» Exercise:
Print each entry in full, word for word, with no pictures in the result.

» Given entries:
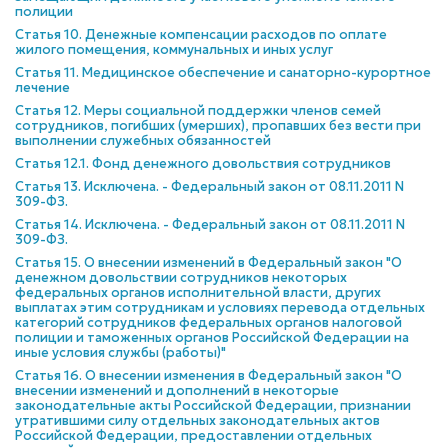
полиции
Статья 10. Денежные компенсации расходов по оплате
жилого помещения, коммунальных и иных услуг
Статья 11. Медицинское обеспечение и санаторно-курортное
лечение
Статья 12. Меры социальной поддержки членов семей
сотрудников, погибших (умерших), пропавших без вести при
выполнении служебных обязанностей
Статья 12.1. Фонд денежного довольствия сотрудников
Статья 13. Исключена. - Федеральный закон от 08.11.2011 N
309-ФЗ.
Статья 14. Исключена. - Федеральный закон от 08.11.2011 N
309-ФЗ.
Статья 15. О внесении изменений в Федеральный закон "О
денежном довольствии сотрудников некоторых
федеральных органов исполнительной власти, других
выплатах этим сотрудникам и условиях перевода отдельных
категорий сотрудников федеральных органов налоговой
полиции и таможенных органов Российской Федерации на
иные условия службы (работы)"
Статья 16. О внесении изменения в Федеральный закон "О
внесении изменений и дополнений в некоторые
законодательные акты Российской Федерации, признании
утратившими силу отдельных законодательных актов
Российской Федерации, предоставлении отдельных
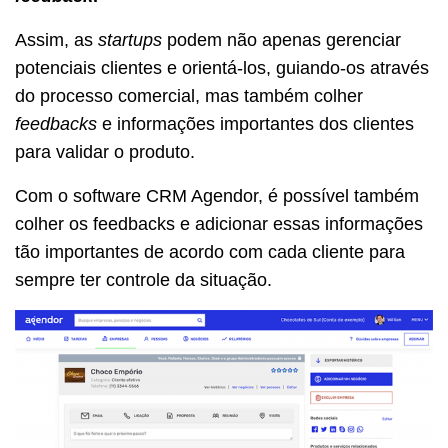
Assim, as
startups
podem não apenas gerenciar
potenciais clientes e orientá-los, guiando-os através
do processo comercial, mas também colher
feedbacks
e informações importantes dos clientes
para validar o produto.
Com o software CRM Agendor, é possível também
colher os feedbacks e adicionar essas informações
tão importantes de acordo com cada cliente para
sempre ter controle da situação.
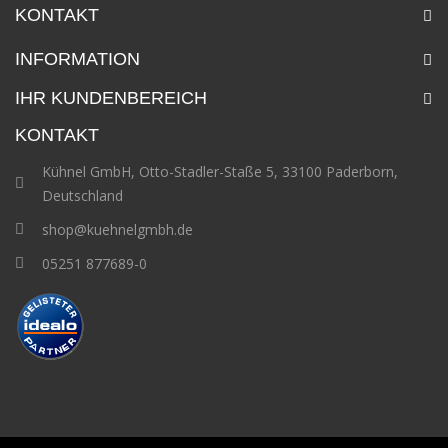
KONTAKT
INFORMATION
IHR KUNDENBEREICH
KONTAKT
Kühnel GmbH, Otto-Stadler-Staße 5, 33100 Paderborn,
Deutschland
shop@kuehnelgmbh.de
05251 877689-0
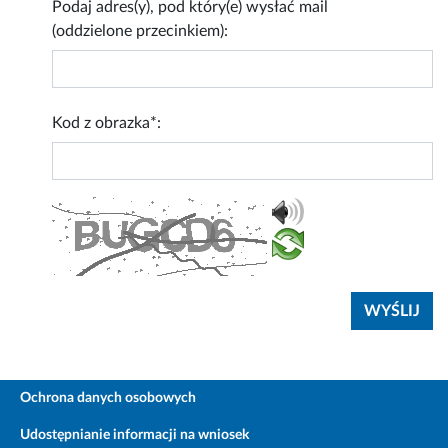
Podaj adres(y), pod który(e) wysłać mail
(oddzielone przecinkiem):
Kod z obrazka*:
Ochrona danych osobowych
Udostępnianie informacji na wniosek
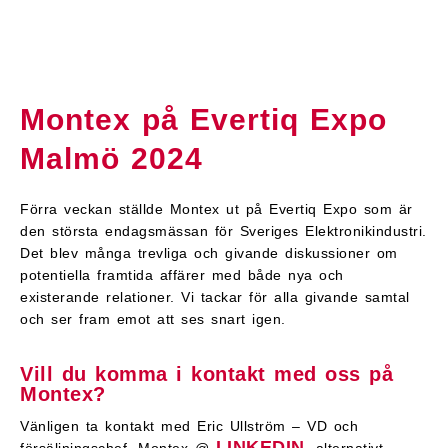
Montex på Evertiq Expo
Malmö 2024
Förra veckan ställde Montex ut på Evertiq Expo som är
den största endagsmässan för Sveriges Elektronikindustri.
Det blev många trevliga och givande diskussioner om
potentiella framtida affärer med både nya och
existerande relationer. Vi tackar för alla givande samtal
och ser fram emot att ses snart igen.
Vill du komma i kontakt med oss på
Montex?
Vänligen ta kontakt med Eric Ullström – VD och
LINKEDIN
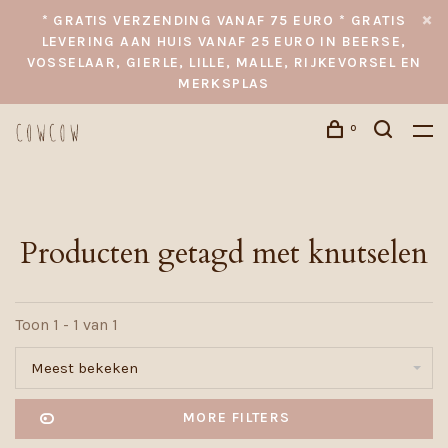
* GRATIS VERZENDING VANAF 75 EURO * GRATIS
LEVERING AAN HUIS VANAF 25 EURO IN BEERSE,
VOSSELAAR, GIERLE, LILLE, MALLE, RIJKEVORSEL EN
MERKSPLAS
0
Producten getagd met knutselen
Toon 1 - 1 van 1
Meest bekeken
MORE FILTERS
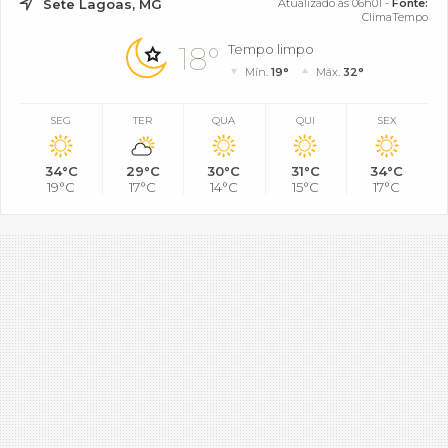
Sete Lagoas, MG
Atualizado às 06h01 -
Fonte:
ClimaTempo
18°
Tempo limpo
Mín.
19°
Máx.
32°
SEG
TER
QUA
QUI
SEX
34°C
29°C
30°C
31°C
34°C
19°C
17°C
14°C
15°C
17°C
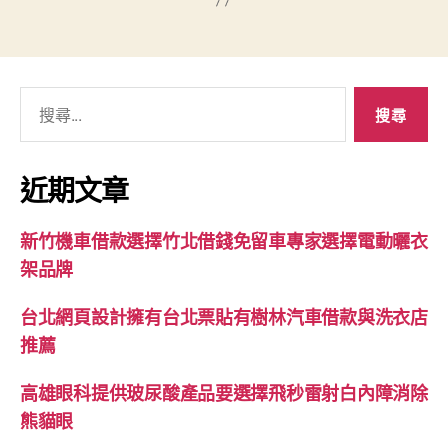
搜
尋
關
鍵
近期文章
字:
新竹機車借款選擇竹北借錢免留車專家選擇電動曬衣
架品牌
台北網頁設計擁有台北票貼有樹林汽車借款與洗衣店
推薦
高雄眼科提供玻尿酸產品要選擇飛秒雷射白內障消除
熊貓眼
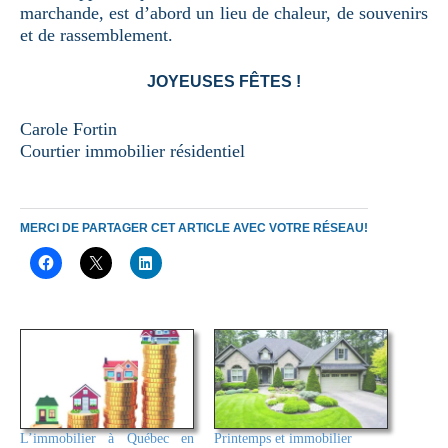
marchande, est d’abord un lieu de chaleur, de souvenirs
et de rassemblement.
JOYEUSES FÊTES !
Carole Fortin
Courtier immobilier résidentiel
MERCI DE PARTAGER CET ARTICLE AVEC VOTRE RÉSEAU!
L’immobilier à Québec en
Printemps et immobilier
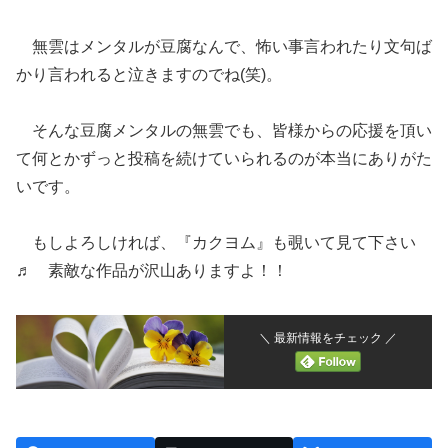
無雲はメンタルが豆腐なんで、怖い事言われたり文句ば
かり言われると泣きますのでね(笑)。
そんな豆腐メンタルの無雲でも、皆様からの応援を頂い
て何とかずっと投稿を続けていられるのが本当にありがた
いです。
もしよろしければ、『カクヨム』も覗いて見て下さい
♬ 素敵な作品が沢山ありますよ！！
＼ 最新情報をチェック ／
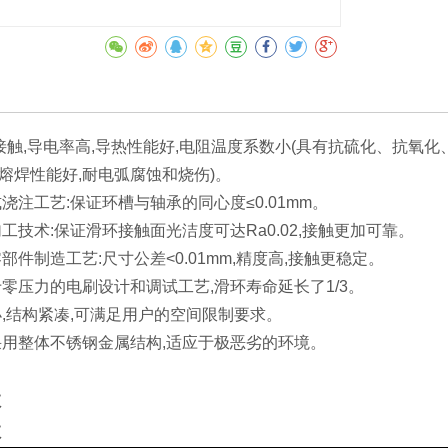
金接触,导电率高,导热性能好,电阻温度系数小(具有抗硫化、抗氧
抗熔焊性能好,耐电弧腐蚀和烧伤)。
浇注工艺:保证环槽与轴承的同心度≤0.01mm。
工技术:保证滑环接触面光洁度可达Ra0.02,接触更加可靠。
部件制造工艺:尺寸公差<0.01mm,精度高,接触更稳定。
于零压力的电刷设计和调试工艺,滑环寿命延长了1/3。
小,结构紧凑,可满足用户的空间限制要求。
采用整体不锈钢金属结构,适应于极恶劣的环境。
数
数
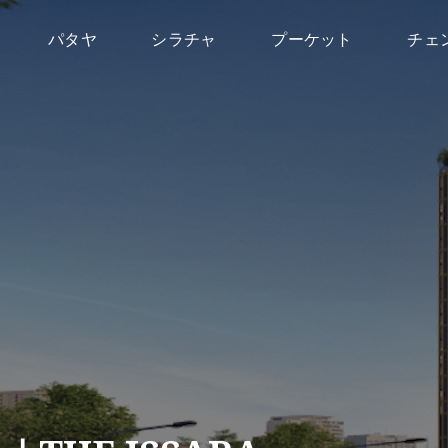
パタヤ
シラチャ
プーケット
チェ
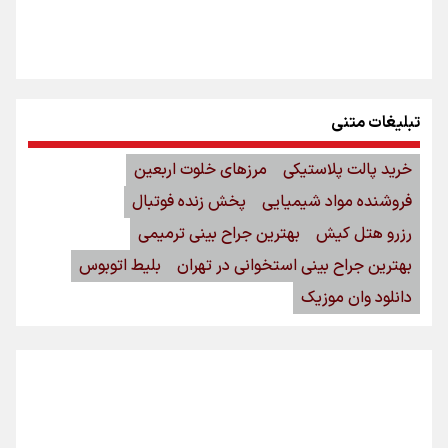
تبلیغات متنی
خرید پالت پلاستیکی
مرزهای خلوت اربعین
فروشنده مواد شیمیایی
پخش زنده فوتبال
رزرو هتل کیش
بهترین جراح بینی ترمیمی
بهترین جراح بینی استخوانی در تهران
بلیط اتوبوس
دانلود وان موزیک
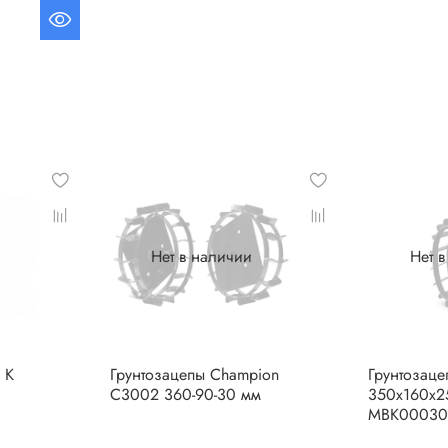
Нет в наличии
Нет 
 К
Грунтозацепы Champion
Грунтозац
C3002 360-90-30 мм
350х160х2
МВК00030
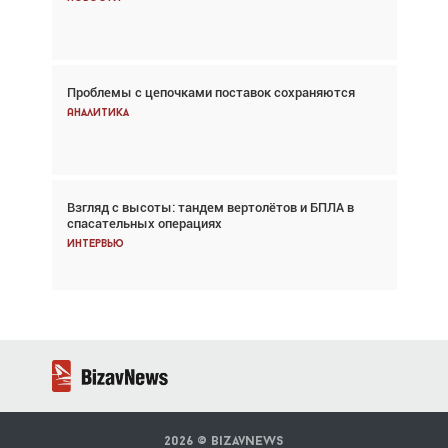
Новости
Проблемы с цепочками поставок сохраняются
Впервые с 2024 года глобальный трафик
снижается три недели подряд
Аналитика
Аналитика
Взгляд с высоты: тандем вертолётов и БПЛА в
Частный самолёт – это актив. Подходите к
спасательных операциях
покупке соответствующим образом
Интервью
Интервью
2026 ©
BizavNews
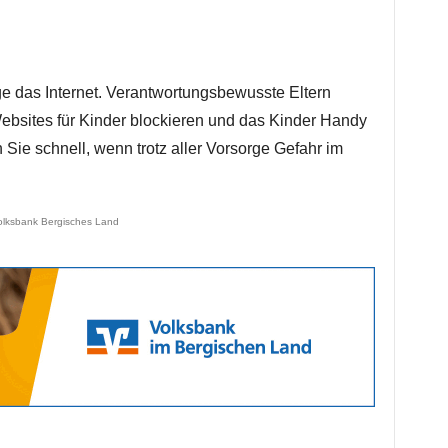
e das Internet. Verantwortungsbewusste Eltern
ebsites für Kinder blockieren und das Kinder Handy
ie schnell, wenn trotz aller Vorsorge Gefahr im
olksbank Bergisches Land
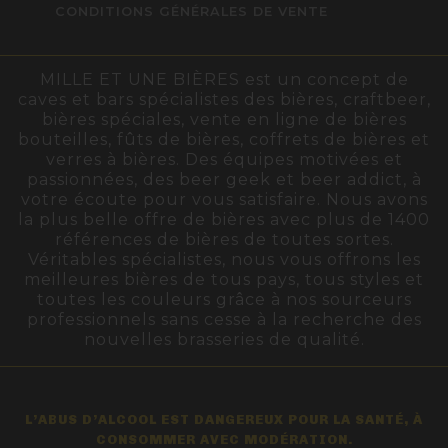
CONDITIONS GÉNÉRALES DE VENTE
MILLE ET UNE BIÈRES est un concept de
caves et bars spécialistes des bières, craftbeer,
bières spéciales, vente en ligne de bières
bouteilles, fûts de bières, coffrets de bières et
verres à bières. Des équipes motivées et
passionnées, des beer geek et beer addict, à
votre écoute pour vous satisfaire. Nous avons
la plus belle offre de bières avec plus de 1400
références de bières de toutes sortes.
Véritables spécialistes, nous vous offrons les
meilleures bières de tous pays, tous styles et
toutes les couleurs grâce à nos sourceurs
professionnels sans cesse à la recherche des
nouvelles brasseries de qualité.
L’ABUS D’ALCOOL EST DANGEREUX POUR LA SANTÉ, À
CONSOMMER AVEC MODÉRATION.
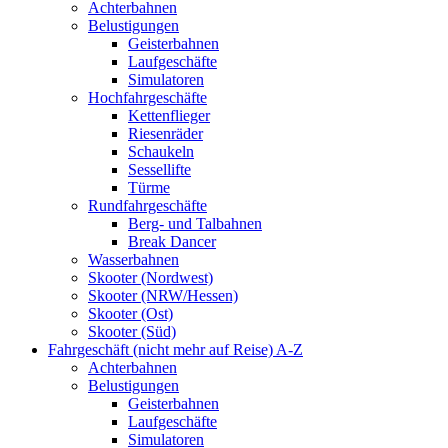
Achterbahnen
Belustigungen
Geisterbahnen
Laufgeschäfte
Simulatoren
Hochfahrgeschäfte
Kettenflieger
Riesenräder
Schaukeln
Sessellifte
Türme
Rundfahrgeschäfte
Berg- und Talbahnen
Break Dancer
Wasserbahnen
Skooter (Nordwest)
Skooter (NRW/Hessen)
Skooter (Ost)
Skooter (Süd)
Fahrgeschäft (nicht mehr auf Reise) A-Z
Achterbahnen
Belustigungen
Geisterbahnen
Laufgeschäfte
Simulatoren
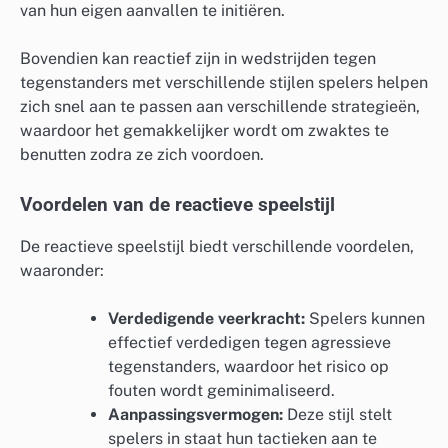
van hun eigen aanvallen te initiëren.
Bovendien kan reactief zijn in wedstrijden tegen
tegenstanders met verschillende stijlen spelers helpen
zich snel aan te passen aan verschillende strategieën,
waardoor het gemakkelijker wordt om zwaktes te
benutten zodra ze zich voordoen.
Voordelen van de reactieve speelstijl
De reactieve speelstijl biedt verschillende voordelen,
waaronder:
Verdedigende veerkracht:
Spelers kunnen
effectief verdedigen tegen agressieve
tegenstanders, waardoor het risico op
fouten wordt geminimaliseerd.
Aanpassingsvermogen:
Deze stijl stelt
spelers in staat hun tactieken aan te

» Solution below:
полиции
Статья 10. Денежные компенсации расходов по оплате
жилого помещения, коммунальных и иных услуг
Статья 11. Медицинское обеспечение и санаторно-курортное
лечение
Статья 12. Меры социальной поддержки членов семей
сотрудников, погибших (умерших), пропавших без вести при
выполнении служебных обязанностей
Статья 12.1. Фонд денежного довольствия сотрудников
Статья 13. Исключена. - Федеральный закон от 08.11.2011 N
309-ФЗ.
Статья 14. Исключена. - Федеральный закон от 08.11.2011 N
309-ФЗ.
Статья 15. О внесении изменений в Федеральный закон "О
денежном довольствии сотрудников некоторых
федеральных органов исполнительной власти, других
выплатах этим сотрудникам и условиях перевода отдельных
категорий сотрудников федеральных органов налоговой
полиции и таможенных органов Российской Федерации на
иные условия службы (работы)"
Статья 16. О внесении изменения в Федеральный закон "О
внесении изменений и дополнений в некоторые
законодательные акты Российской Федерации, признании
утратившими силу отдельных законодательных актов
Российской Федерации, предоставлении отдельных
Assim, as
startups
podem não apenas gerenciar
potenciais clientes e orientá-los, guiando-os através
do processo comercial, mas também colher
feedbacks
e informações importantes dos clientes
para validar o produto.
Com o software CRM Agendor, é possível também
colher os feedbacks e adicionar essas informações
tão importantes de acordo com cada cliente para
sempre ter controle da situação.
KONTAKT
INFORMATION
IHR KUNDENBEREICH
KONTAKT
Kühnel GmbH, Otto-Stadler-Staße 5, 33100 Paderborn,
Deutschland
shop@kuehnelgmbh.de
05251 877689-0
Podaj adres(y), pod który(e) wysłać mail
(oddzielone przecinkiem):
Kod z obrazka*:
Ochrona danych osobowych
Udostępnianie informacji na wniosek
Montex på Evertiq Expo
Malmö 2024
Förra veckan ställde Montex ut på Evertiq Expo som är
den största endagsmässan för Sveriges Elektronikindustri.
Det blev många trevliga och givande diskussioner om
potentiella framtida affärer med både nya och
existerande relationer. Vi tackar för alla givande samtal
och ser fram emot att ses snart igen.
Vill du komma i kontakt med oss på
Montex?
Vänligen ta kontakt med Eric Ullström – VD och
LINKEDIN
* GRATIS VERZENDING VANAF 75 EURO * GRATIS
LEVERING AAN HUIS VANAF 25 EURO IN BEERSE,
VOSSELAAR, GIERLE, LILLE, MALLE, RIJKEVORSEL EN
MERKSPLAS
0
Producten getagd met knutselen
Toon 1 - 1 van 1
Meest bekeken
MORE FILTERS
Sete Lagoas, MG
Atualizado às 06h01 -
Fonte:
ClimaTempo
18°
Tempo limpo
Mín.
19°
Máx.
32°
SEG
TER
QUA
QUI
SEX
34°C
29°C
30°C
31°C
34°C
19°C
17°C
14°C
15°C
17°C
搜
尋
關
鍵
近期文章
字:
新竹機車借款選擇竹北借錢免留車專家選擇電動曬衣
架品牌
台北網頁設計擁有台北票貼有樹林汽車借款與洗衣店
推薦
高雄眼科提供玻尿酸產品要選擇飛秒雷射白內障消除
熊貓眼
marchande, est d’abord un lieu de chaleur, de souvenirs
et de rassemblement.
JOYEUSES FÊTES !
Carole Fortin
Courtier immobilier résidentiel
MERCI DE PARTAGER CET ARTICLE AVEC VOTRE RÉSEAU!
L’immobilier à Québec en
Printemps et immobilier
無雲はメンタルが豆腐なんで、怖い事言われたり文句ば
かり言われると泣きますのでね(笑)。
そんな豆腐メンタルの無雲でも、皆様からの応援を頂い
て何とかずっと投稿を続けていられるのが本当にありがた
いです。
もしよろしければ、『カクヨム』も覗いて見て下さい
♬ 素敵な作品が沢山ありますよ！！
＼ 最新情報をチェック ／
金接触,导电率高,导热性能好,电阻温度系数小(具有抗硫化、抗氧
抗熔焊性能好,耐电弧腐蚀和烧伤)。
浇注工艺:保证环槽与轴承的同心度≤0.01mm。
工技术:保证滑环接触面光洁度可达Ra0.02,接触更加可靠。
部件制造工艺:尺寸公差<0.01mm,精度高,接触更稳定。
于零压力的电刷设计和调试工艺,滑环寿命延长了1/3。
小,结构紧凑,可满足用户的空间限制要求。
采用整体不锈钢金属结构,适应于极恶劣的环境。
数
数
パタヤ
シラチャ
プーケット
チェ
تبلیغات متنی
خرید پالت پلاستیکی
مرزهای خلوت اربعین
فروشنده مواد شیمیایی
پخش زنده فوتبال
رزرو هتل کیش
بهترین جراح بینی ترمیمی
بهترین جراح بینی استخوانی در تهران
بلیط اتوبوس
دانلود وان موزیک
Нет в наличии
Нет 
 К
Грунтозацепы Champion
Грунтозац
C3002 360-90-30 мм
350х160х2
МВК00030
Новости
Проблемы с цепочками поставок сохраняются
Впервые с 2024 года глобальный трафик
снижается три недели подряд
Аналитика
Аналитика
Взгляд с высоты: тандем вертолётов и БПЛА в
Частный самолёт – это актив. Подходите к
спасательных операциях
покупке соответствующим образом
Интервью
Интервью
2026 ©
BizavNews
e das Internet. Verantwortungsbewusste Eltern
ebsites für Kinder blockieren und das Kinder Handy
ie schnell, wenn trotz aller Vorsorge Gefahr im
olksbank Bergisches Land
CONDITIONS GÉNÉRALES DE VENTE
MILLE ET UNE BIÈRES est un concept de
caves et bars spécialistes des bières, craftbeer,
bières spéciales, vente en ligne de bières
bouteilles, fûts de bières, coffrets de bières et
verres à bières. Des équipes motivées et
passionnées, des beer geek et beer addict, à
votre écoute pour vous satisfaire. Nous avons
la plus belle offre de bières avec plus de 1400
références de bières de toutes sortes.
Véritables spécialistes, nous vous offrons les
meilleures bières de tous pays, tous styles et
toutes les couleurs grâce à nos sourceurs
professionnels sans cesse à la recherche des
nouvelles brasseries de qualité.
L’ABUS D’ALCOOL EST DANGEREUX POUR LA SANTÉ, À
CONSOMMER AVEC MODÉRATION.
Achterbahnen
Belustigungen
Geisterbahnen
Laufgeschäfte
Simulatoren
Hochfahrgeschäfte
Kettenflieger
Riesenräder
Schaukeln
Sessellifte
Türme
Rundfahrgeschäfte
Berg- und Talbahnen
Break Dancer
Wasserbahnen
Skooter (Nordwest)
Skooter (NRW/Hessen)
Skooter (Ost)
Skooter (Süd)
Fahrgeschäft (nicht mehr auf Reise) A-Z
Achterbahnen
Belustigungen
Geisterbahnen
Laufgeschäfte
Simulatoren
van hun eigen aanvallen te initiëren.
Bovendien kan reactief zijn in wedstrijden tegen
tegenstanders met verschillende stijlen spelers helpen
zich snel aan te passen aan verschillende strategieën,
waardoor het gemakkelijker wordt om zwaktes te
benutten zodra ze zich voordoen.
Voordelen van de reactieve speelstijl
De reactieve speelstijl biedt verschillende voordelen,
waaronder:
Verdedigende veerkracht:
Spelers kunnen
effectief verdedigen tegen agressieve
tegenstanders, waardoor het risico op
fouten wordt geminimaliseerd.
Aanpassingsvermogen:
Deze stijl stelt
spelers in staat hun tactieken aan te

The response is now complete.